Chinese Issuers Feel Chill in Offshore Bond Market
Sales of China’s dollar-denominated corporate bonds in July declined to the lowest level in two years amid mounting default concerns and tightening regulatory approvals for bond sales.
Chinese non-financial issuers sold a total of $2.9 billion of offshore bonds in July, the lowest monthly sales since August 2016 and less than one-fifth of the level in July 2017, data from Bloomberg showed.
Chinese companies’ total offshore bond sales, including financial issuers, also declined. Chinese companies sold a total of $44.5 billion of dollar-denominated bonds in the second quarter, down 20% from the same period in 2017, data from United Credit Ratings Co. showed.
The sharp drop came after Chinese companies rushed to sell bonds offshore since last year as domestic regulators’ deleveraging campaign drove up financing costs at home.

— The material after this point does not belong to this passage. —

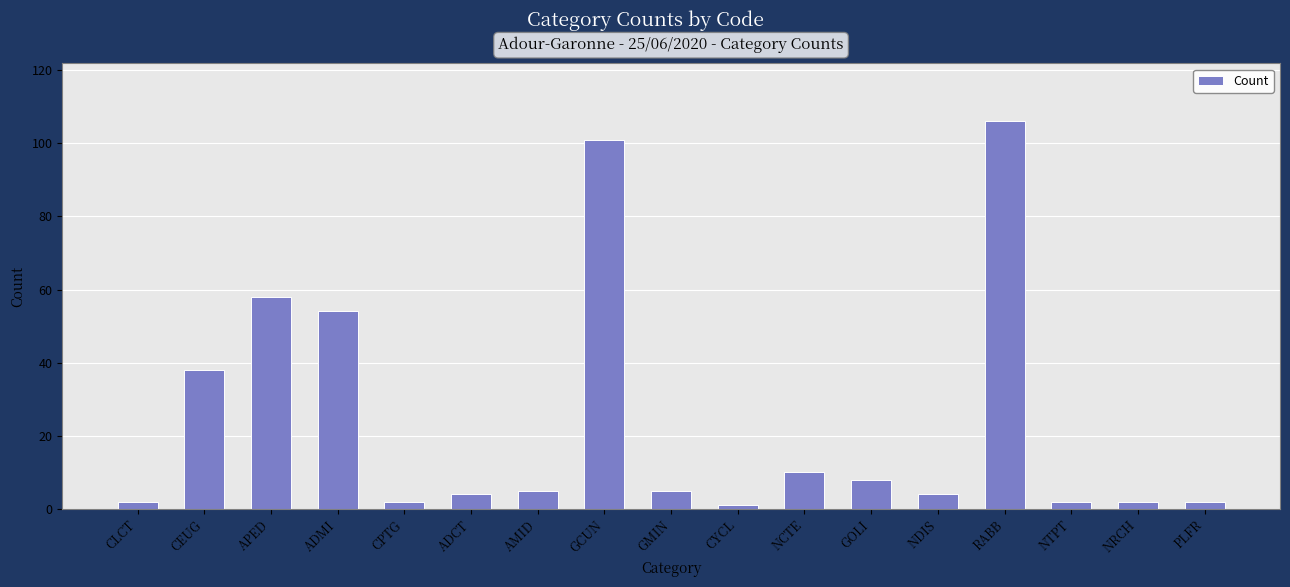

Does the chart contain stacked bars?

No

Chinese offshore corporate bond sales reached as high as $17.3 billion in March but started to decline in the second quarter and went into a nosedive since June.
More than one-third of the offshore bond issuers in the second quarter were property developers, which have suffered narrowing access to financing in the domestic capital market due to regulatory controls to cool down the overheated sector. The decline in developers’ offshore bond sales was not as significant as for other sectors, but some issuers sold their bonds at a coupon rate of more than 10%, nearly double the average rate.
Several credit rating firms attributed the decline in offshore corporate bonds to tightening regulatory approvals for cross-border borrowing due to concerns about the build-up of companies’ overseas debt.
The National Development and Reform Commission (NDRC), China's top economic planner, has tightened scrutiny of offshore credit issuance since April to rein in debt growth, according to Lan Ying, the head of debt capital markets of Ping An Bank’s Shanghai Free Trade Zone Branch.
But bonds maturing in a year or less do not need approval by the NDRC, which has pushed many Chinese developers to sell short-term bonds in overseas markets since late May to bypass the offshore issuance quota.
In late June, the NDRC and the Ministry of Finance issued a joint notice highlighting risks of the overseas bond market and limiting the use of proceeds from offshore bonds sold by developers to repaying existing debt instead of investing in domestic property projects and replenishing working capital.
Rising defaults on domestic corporate debts are also raising fears that onshore risks might spread into the offshore bond market, Lan said.
Wayne Lai, Fitch Ratings’ associate director of corporate ratings, said global investors are more risk-averse with rising risks in emerging markets and escalating trade disputes.
Lai added that the recent sharp depreciation of the yuan has increased Chinese issuers’ burden to repay dollar-denominated bonds.
Even though defaults on Chinese offshore corporate bonds are rare so far, a recent default by an oil and gas producer sparked fears of further defaults on offshore bonds.
China Energy Reserve missed repayment of three-year dollar bonds that matured May 11. Although the company paid interest to bondholders in following weeks, it announced a default on the $350 million principal on May 25 in a regulatory filing in Hong Kong, citing a “liquidity crunch.”
But China’s recent easing signs are expected to restore overseas investors’ confidence in Chinese offshore corporate bonds.
In a meeting last month, the State Council, China’s cabinet, pledged proactive fiscal policies that include boosting infrastructure investment and lending to companies.
The People’s Bank of China also recently loaned 502 billion yuan to financial institutions via its one-year medium-term lending facility to increase loans to companies.
The supportive policies have been reflected in the prices of Chinese offshore corporate bonds. The spread between the yields of Chinese offshore corporate bonds and U.S. Treasury bonds has been shrinking since mid-July.